Because I had to rush to class, my choice of outfit was also a very simple one, although I could have picked a much better outfit to wear. The day could not have been any better (sarcasm intended). After our Contract Law I lecture had ended, we had a lecture on the English Legal System. For this lecture, it was centred on the history of jury trials and their usefulness in England today. Our lecturer spiced up the session by randomly picking several students to represent the jury in a simulated murder trial as well as picking one student to represent the accused. Funnily enough, I was one of the students who were picked to be one of the jurors in the activity. I thought to myself, “Why today out of all the days where I dressed up so nicely??” I mean, I did not even wash my face before going to class earlier, so I probably looked pale enough to be a walking ghost. However, I still walked to the front like it was nothing and I just stood there trying to look as normal as possible.

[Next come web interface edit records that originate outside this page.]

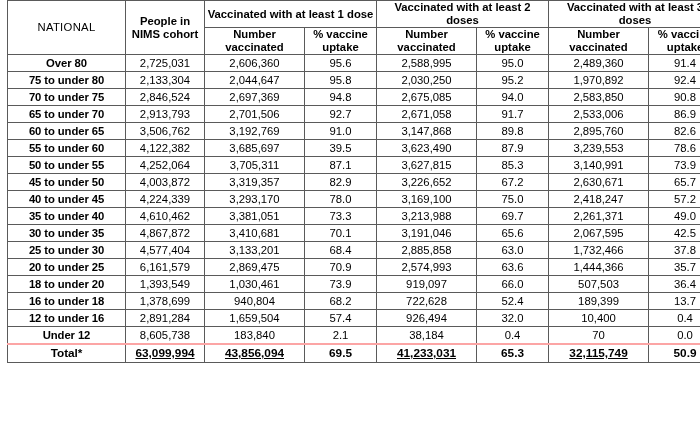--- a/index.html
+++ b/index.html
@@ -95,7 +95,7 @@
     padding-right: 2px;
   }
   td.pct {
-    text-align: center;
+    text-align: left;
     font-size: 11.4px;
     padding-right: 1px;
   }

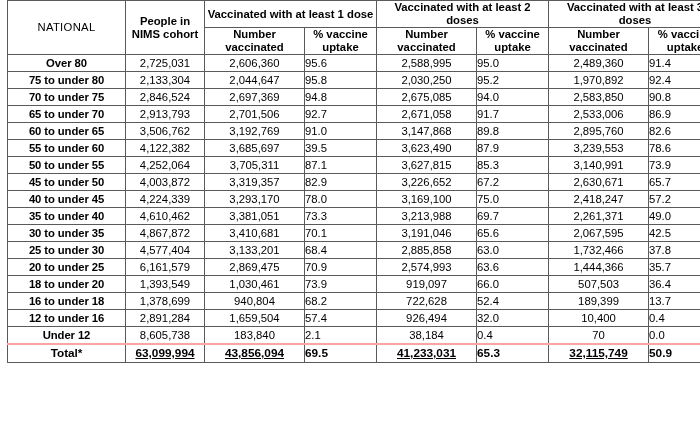--- a/index.html
+++ b/index.html
@@ -179,7 +179,7 @@
             <td class="num">2,846,524</td>
             <td class="num">2,697,369</td>
             <td class="pct">94.8</td>
-            <td class="num">2,675,085</td>
+            <td class="num">1,261,390</td>
             <td class="pct">94.0</td>
             <td class="num">2,583,850</td>
             <td class="pct">90.8</td>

It gets even funnier from here onwards. The whole time I was standing in front of everyone together with the rest of the students being involved in the activity, without my knowledge whatsoever, a friend of mine snapped a picture of me with my arms crossed and my smirking face from where she was sitting. In the picture, it appeared as if I wanted to slide into someone’s DMs. I only knew about this when the activity ended and I returned to my seat next to hers. My eyes went wide and I asked jokingly, “why snap a picture today when you could have done the same thing on other days when I looked better?” She said that I looked fine and there was nothing to worry about. Who knew that she posted that exact picture on her Instagram story on my birthday next month? When I looked at it, I could not help but laugh at myself. It really looked like I either wanted to slide into someone’s DMs or I did not know what was going on at that time, knowing full well that I almost woke up late for class but still managed to survive through the day, looking alive as ever with just a shirt and tights on. This was one of the fondest memories that I still remember to this day. How I miss campus life!
PS. I had brunch after my morning classes ended. I still cannot figure out how I had the energy to participate in the lectures before that as I completely did not eat anything. Thank God for my water bottle as my lifesaver.”
See, who said law students can’t have fun? Between learning how to put bad guys in jail – or how to get them out of jail – and helping someone divorce their wife, we do find the time to enjoy a good laugh.
Lexicon thanks everyone who submitted these wonderful tales. As many, for good reason, chose to stay anonymous, we won’t remember their names but their stories will live on. We hope that these stories brought a smile to your face. Tall tales aside, Lexicon would like to wish everyone the best of luck in the upcoming exams. Let's hope that the funniest story out there won't be our grades!